И машинально он провел рукой по лбу, точно желая устранить препятствие, узел, который ему никак не удавалось распутать.
— Не нам это решать, — сказала Полина. — Мы отдаем ее всецело в ваши руки.
Врач покачал головой, словно какое-то назойливое воспоминание донимало его, он вспомнил нескольких негритянок, своих пациенток там, в колониях; у одной из них, рослой, здоровой девушки, ребенок тоже шел плечом, и она умерла, пока он пытался освободить ее от этого мешка мяса и костей. Для морских хирургов, работавших в сухопутных госпиталях лишь от случая к случаю, операции рожениц были единственно возможной практикой по акушерству. Правда, с той поры как он поселился в Арроманше, у него была большая практика, он приобрел сноровку и опыт, но этот трудный случай в семье друзей вызвал былые сомнения. Он дрожал, как новичок, боясь, что его старые руки уже недостаточно сильны.

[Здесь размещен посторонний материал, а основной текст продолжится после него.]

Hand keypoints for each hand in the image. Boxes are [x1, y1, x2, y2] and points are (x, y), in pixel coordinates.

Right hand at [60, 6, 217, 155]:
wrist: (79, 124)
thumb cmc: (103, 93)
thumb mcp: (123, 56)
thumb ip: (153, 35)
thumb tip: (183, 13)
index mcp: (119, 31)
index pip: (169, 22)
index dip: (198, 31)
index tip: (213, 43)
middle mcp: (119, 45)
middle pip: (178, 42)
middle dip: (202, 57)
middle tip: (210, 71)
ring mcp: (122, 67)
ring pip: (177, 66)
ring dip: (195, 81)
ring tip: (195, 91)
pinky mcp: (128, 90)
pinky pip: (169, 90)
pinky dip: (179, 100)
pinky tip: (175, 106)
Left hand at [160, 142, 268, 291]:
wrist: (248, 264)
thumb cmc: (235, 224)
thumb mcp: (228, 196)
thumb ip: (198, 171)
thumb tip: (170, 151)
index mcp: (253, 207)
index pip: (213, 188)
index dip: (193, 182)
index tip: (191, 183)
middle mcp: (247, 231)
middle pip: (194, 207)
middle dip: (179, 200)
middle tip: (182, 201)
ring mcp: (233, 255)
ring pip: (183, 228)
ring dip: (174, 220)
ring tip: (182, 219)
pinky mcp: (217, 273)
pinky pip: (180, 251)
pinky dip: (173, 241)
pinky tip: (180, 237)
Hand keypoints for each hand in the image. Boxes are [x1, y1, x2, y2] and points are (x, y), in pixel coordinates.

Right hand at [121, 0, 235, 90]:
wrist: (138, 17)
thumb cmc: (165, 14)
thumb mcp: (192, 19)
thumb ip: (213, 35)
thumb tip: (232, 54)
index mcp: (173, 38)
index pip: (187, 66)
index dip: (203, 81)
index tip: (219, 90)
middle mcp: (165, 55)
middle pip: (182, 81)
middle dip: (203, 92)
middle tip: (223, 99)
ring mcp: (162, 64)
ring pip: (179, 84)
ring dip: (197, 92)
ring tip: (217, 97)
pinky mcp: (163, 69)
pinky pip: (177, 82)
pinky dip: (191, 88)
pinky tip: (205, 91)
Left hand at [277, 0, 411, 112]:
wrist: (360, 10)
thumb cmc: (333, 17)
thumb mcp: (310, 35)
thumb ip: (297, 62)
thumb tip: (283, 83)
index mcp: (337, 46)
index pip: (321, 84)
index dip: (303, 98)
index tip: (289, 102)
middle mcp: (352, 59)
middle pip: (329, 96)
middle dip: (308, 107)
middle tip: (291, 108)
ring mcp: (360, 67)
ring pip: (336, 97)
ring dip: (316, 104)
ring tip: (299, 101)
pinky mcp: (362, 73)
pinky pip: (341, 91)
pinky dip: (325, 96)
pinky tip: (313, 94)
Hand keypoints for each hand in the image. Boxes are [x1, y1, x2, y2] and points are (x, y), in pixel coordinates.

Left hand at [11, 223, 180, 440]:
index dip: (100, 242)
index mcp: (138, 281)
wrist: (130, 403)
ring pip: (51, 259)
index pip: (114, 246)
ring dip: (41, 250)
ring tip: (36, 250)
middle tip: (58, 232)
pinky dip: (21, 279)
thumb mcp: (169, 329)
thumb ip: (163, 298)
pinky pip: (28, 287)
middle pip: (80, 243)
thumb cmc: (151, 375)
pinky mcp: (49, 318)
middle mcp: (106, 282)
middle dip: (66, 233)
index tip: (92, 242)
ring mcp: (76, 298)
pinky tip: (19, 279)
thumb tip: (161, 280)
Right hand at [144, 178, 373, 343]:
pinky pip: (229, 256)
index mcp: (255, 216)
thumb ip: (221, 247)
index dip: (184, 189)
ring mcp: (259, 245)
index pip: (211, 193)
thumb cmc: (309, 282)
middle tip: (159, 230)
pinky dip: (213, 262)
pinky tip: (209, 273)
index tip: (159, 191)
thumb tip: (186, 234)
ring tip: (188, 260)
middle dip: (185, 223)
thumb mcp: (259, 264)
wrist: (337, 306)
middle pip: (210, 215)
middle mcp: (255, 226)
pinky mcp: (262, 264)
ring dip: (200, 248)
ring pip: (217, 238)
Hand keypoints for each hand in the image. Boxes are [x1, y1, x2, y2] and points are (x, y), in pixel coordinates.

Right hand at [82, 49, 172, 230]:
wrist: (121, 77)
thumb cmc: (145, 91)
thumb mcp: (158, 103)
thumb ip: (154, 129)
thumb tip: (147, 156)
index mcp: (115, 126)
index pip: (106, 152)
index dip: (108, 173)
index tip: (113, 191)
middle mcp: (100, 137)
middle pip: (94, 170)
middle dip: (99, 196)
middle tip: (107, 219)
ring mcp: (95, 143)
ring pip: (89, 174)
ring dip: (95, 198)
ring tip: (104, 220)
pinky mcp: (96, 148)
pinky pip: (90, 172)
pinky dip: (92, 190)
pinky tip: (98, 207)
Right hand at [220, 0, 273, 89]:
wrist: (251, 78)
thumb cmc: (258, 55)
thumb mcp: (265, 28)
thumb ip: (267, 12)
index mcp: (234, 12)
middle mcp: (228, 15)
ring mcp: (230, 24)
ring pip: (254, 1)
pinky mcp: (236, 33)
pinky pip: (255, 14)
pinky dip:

— Я должен сказать вам все, — продолжал он. — Мне кажется, мать и ребенок обречены… Может, удастся спасти лишь одного из них…
Лазар и Полина вскочили в ужасе. Шанто проснулся от шума голосов, открыл мутные глаза и испуганно стал прислушиваться к разговору.
— Кого я должен спасти? — повторял врач, дрожа так же, как несчастные люди, которым он задавал этот вопрос. — Ребенка или мать?
— Кого? Бог мой! — воскликнул Лазар. — Разве я знаю? Разве я смею?